“We admitted we were powerless over alcohol–that our lives had become unmanageable.”
Rehab was my initiation into the program of Alcoholics Anonymous. Thinking I was just going to rehab to “get the monkey off my back,” I half listened and did what I was told. I followed the herd in the treatment center. I said I was an alcoholic, even though I didn’t truly believe it…yet. I was told to write a letter, saying good-bye to alcohol. I thought it kind of funny: to write a letter to alcohol. But I did it. It was a short, bittersweet letter. I don’t think I really admitted how hopeless I was. All I can say is that it was a start–my wall of denial was slowly being chipped away at.
The letter I had written was just the opening of the door that there was a possibility of living a different way. I was able to admit, on the surface level, that I probably shouldn’t drink any more. I wasn’t ready to admit that I couldn’t ever drink again. That was just too overwhelming to imagine. But I was willing to admit I needed to stop drinking to have a more productive life, a more manageable life, and a more fulfilling life. That was all I needed to get started.
When I left treatment, I entered transitional living (at the suggestion of countless members of AA and the counselors at the rehab). I was thrust into a home of newly sober women without a job, without my son, and without any material items, including a car. Without a car, I was at the mercy of people in the program. To admit that my life was unmanageable was easy to do at this point: I was in debt; I was in a situation that I never thought I would ever be in. I had no source of income or future other than one that would (possibly) free me from the insanity of alcohol. The sober women in the home, along with other members of AA, would drive me to meetings, pick me up for coffee, or just talk to me about sobriety.

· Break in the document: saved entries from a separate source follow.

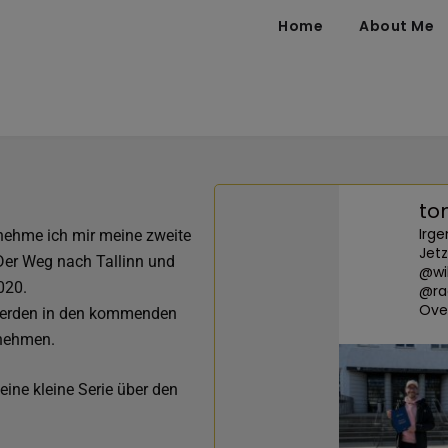
Home
About Me
to
Irge
ehme ich mir meine zweite
Jetzt
 Der Weg nach Tallinn und
@wi
2020.
@ra
Over
 werden in den kommenden
nnehmen.
eine kleine Serie über den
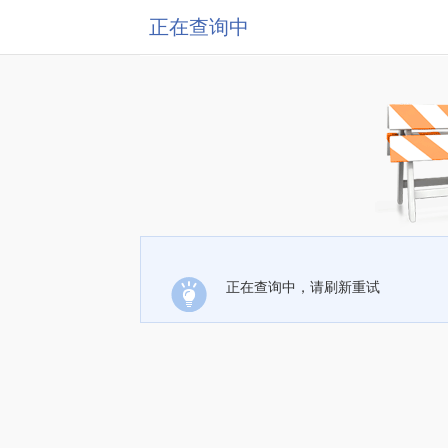
正在查询中
正在查询中，请刷新重试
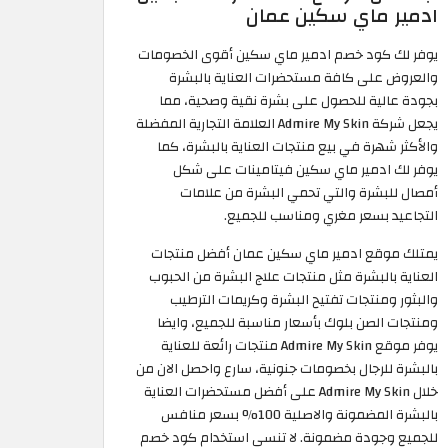
ادمير ماي سكين عمان
يوفر لك كود خصم ادمير ماي سكين أقوى الخصومات
والعروض على كافة مستحضرات العناية بالبشرة
بجودة عالية للحصول على بشرة نقية وصحية، مما
يجعل شركة Admire My Skin العلامة التجارية المفضلة
والأكثر شهرة في بيع منتجات العناية بالبشرة، كما
يوفر لك ادمير ماي سكين فيتامينات على شكل
أمصال للبشرة والتي تحمي البشرة من علامات
التجاعيد بسعر مغري ومناسب للجميع.
يمتلك موقع ادمير ماي سكين عمان أفضل منتجات
العناية بالبشرة مثل منتجات علاج البشرة من الحبوب
والبثور ومنتجات تفتيح البشرة وكريمات الترطيب
ومنتجات الصن بلوك بأسعار مناسبة للجميع، وايضا
يوفر موقع Admire My Skin منتجات رائعة للعناية
بالبشرة للرجال بخصومات جنونية، سارع واحصل الان من
خلال Admire My Skin على أفضل مستحضرات العناية
بالبشرة المضمونة والاصلية 100% بسعر منافس
للجميع وجودة مضمونة. لا تنسى استخدام كود خصم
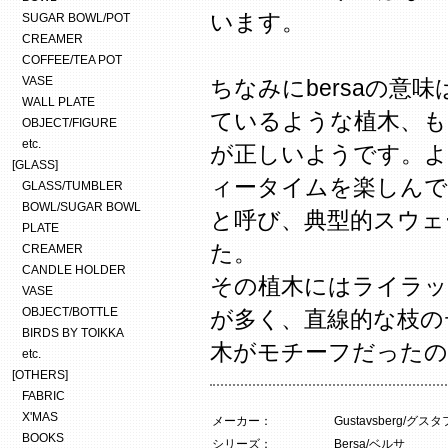
います。
SUGAR BOWL/POT
CREAMER
COFFEE/TEA POT
VASE
ちなみにbersaの意
WALL PLATE
ているような植木、
OBJECT/FIGURE
etc.
が正しいようです。
[GLASS]
ィータイムを楽しんでい
GLASS/TUMBLER
BOWL/SUGAR BOWL
と呼び、典型的スウェ
PLATE
た。
CREAMER
CANDLE HOLDER
その植木にはライラ
VASE
OBJECT/BOTTLE
が多く、直線的な枝のデ
BIRDS BY TOIKKA
木がモチーフだった
etc.
[OTHERS]
FABRIC
X'MAS
メーカー：
Gustavsberg/グ
BOOKS
シリーズ：
Bersa/ベルサ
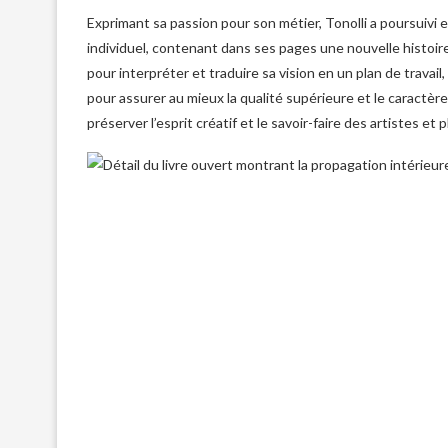
Exprimant sa passion pour son métier, Tonolli a poursuivi 
individuel, contenant dans ses pages une nouvelle histoire 
pour interpréter et traduire sa vision en un plan de travai
pour assurer au mieux la qualité supérieure et le caractè
préserver l’esprit créatif et le savoir-faire des artistes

I was slowly, very slowly, admitting I was an alcoholic. I was admitting I was powerless over alcohol. One of the reasons I knew I was powerless over alcohol was the last night of drinking. I had made a commitment (to myself and to my husband) to go to work, leave work without going to the bar. But what ended up happening is: I went to work, decided to have ONE drink with a friend…then ended up having ten (or so) more drinks and I ended the night stranded in the city. How, I asked myself, did that happen? I was adamant that I was NOT going to drink that day, no matter what. But I had no self-control: especially after I the first drink. Once the first drink was in, I couldn’t stop. The cravings kicked in and I was off and running.
Looking at this one situation made it clear to me that I had lost control of my drinking. Admitting I was an alcoholic was the beginning.